Lucas: 2, 25-34; 40.
Explicar o Natal em uma página
literária não é difícil. Mas existem páginas muito difíceis de explicar o
Natal. Falo das páginas da vida. Vidas que falam de morte, sofrimento, prisão,
violência, infelicidade. Gente incapacitada, cujos movimentos se foram e seus
corpos largados em leitos de hospital dependem de cuidados especializados para
sobreviver. Gente doente, em fase terminal, agonizantes em dor e desesperança.
Gente que mata para cheirar algumas gramas de cocaína. Gente que faz a guerra
para sustentar-se no poder. Gente sem terra para plantar, sem teto para morar,
sem emprego para se sustentar. Da doença à miséria, páginas difíceis de
explicar a redenção, a festa divino-humana, o Natal.

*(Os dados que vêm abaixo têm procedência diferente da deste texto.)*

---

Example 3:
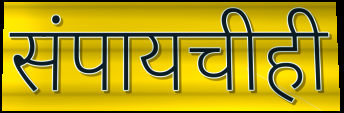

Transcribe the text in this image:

संपायचीही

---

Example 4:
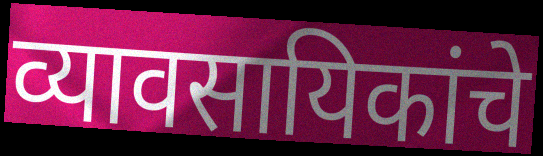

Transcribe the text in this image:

व्यावसायिकांचे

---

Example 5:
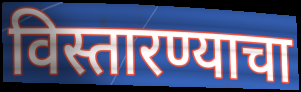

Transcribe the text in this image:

विस्तारण्याचाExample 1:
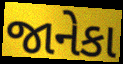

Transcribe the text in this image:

જાનેકા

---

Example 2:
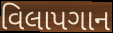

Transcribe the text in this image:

વિલાપગાન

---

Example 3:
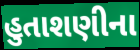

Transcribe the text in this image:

હુતાશણીના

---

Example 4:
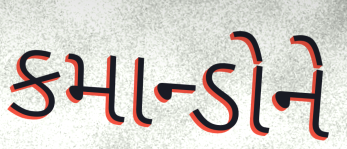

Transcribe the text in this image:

કમાન્ડોને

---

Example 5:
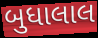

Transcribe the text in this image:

બુધાલાલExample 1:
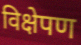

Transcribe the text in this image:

विक्षेपण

Ah, menino Jesus! Nasceste num
inferno? És produto da imaginação religiosa de um povo carente de esperança? Ou
talvez só alguns consigam festejar-te? Aqueles sadios, bem empregados, de
famílias estruturadas, bons degustadores de vinhos e perus.
Não podem as páginas da vida
explicar nem a própria vida. A vida que conhecemos inicia uma história de
terror e desventuras a cada página, em cada capítulo. Não conseguiríamos
explicar o Natal através de uma página de vida. Ao contrario, explicamos a vida
através do Natal. Pois um menino nos nasceu. E com Ele nasceu o desconhecido, o
não experimentado. A vida! A possibilidade de felicidade independente de pão,
de terra, de teto, de saúde física, de fartura ou miséria. Não conhecemos vida
sem os elementos físicos de nosso planeta, ou sem os elementos psicológicos de
nossa estrutura humana. O milagre do Natal é o milagre da vida. É quebra de
padrão, é transcendência material, física, psíquica e social. É Deus quem
revela, mostra e concede o que não conhecemos: a vida.

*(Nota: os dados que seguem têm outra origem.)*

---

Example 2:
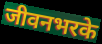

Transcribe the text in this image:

जीवनभरके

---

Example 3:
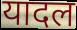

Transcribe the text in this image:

यादल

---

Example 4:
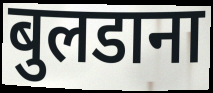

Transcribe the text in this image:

बुलडाना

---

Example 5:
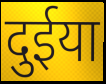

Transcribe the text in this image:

दुईयाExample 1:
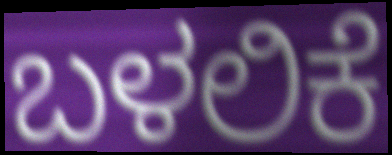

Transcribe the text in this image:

ಬಳಲಿಕೆ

As tragédias deste mundo são
deste mundo. Contam as histórias de um mundo órfão por opção. Tristes e
deprimentes histórias. Não falam de vida, falam de morte.
E
neste mundo virado ao avesso, nasce um menino. Imanência divina que revela e
concede a vida, realiza a esperança e planta a felicidade, capacitando-nos à
transcendência física e temporal. E a partir do menino da vida, dessa nova
realidade, renascemos, crescemos e nos fortalecemos, enchendo-nos de sabedoria;
e a graça de Deus é presença permanente sobre nós.
Para todos feliz Natal e muitas alegrias em 2013.